• What you are asked to do: I would like every line of the records below that contains the word "left" copied.

• Raw data:
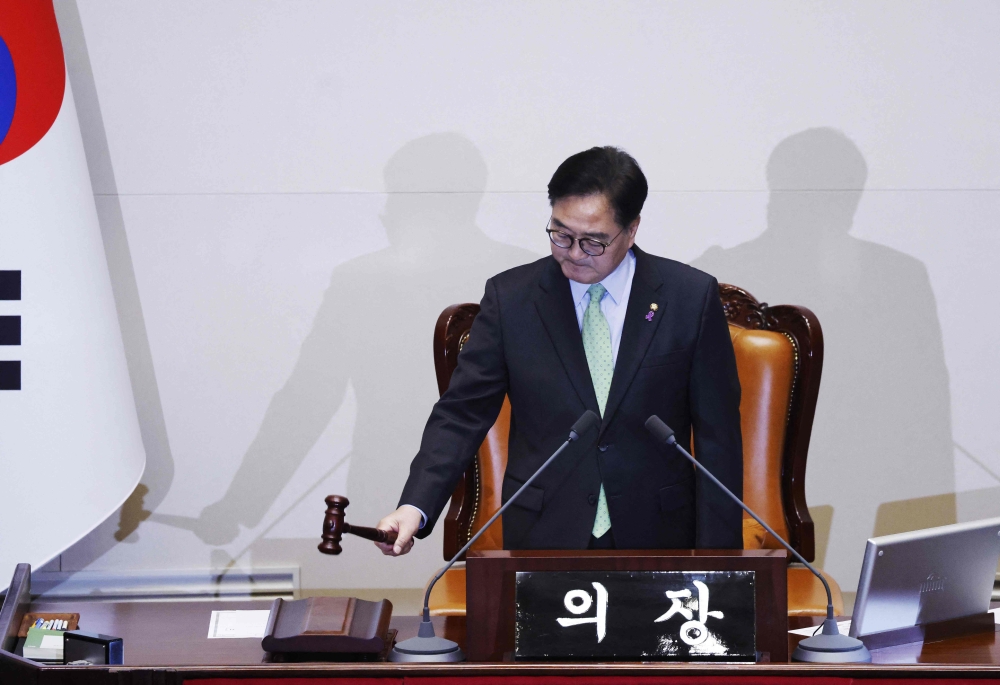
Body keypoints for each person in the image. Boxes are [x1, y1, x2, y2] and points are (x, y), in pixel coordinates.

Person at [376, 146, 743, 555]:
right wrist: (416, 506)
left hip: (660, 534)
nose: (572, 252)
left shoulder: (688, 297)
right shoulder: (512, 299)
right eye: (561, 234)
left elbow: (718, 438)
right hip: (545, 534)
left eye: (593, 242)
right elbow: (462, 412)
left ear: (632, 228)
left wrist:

• Answer area:
left hip: (660, 534)
left shoulder: (688, 297)
left elbow: (718, 438)
left eye: (593, 242)
left ear: (632, 228)
left wrist:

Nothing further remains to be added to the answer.